- [Görev gereksinimleri]:
1. Kaynak belgede "Parti gözetmeksizin genel" ifadesinden "de kazandığını görüyoruz." ifadesine kadar uzanan bölümü birebir aktarın.
2. Kaynak belgeye göre AKP'nin kaybettiği belediyelerde devir/teslim sürecini uzatmaya çalışmasının nedenini bir ila üç cümleyle açıklayın.

- [Kaynak belge]:
# # # # #
TKP'nin Mutfağında Ne Dem'liyorlar?
Seçim sonuçlarına yapılan itirazlar, tartışmalar önümüze Türkiye gerçeğini bir kez daha koymaktadır. Seçim sonuçlarına AKP perspektifinden bakıldığında itirazlarının yanı sıra kaybettiği belediyelerde devir/teslim sürecini bahanelerle uzatmaya çalışmasının nedeni usulsüz yapılan işlerle ilgili evrak ve dökümanları imha etmek için zaman kazanmak olduğunu önceki seçimlerde görmüş, şahit olmuştuk.
Parti gözetmeksizin genel olarak yapılan itirazların sonucuna baktığımızda ise ortaya çıkan gerçek daha vahim bir manzarayı göstermektedir. YSK kararıyla itiraz edilen bölgede oyların yeniden sayılması sonucunda kazanan partinin kaybettiğini, kaybedenin de kazandığını görüyoruz.
# # # # #
- [Kaynak materyal]:

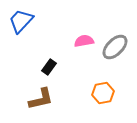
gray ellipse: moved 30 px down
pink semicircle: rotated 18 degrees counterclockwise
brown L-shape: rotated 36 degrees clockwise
# # # # #
- [Görevlere göre çözümler]:
1.
Parti gözetmeksizin genel olarak yapılan itirazların sonucuna baktığımızda ise ortaya çıkan gerçek daha vahim bir manzarayı göstermektedir. YSK kararıyla itiraz edilen bölgede oyların yeniden sayılması sonucunda kazanan partinin kaybettiğini, kaybedenin de kazandığını görüyoruz.

2. AKP, kaybettiği belediyelerde devir/teslim sürecini bahanelerle uzatarak usulsüz yapılan işlerle ilgili evrak ve dökümanları imha etmek için zaman kazanmaya çalışır. Belge bu durumun önceki seçimlerde de görüldüğünü belirtir.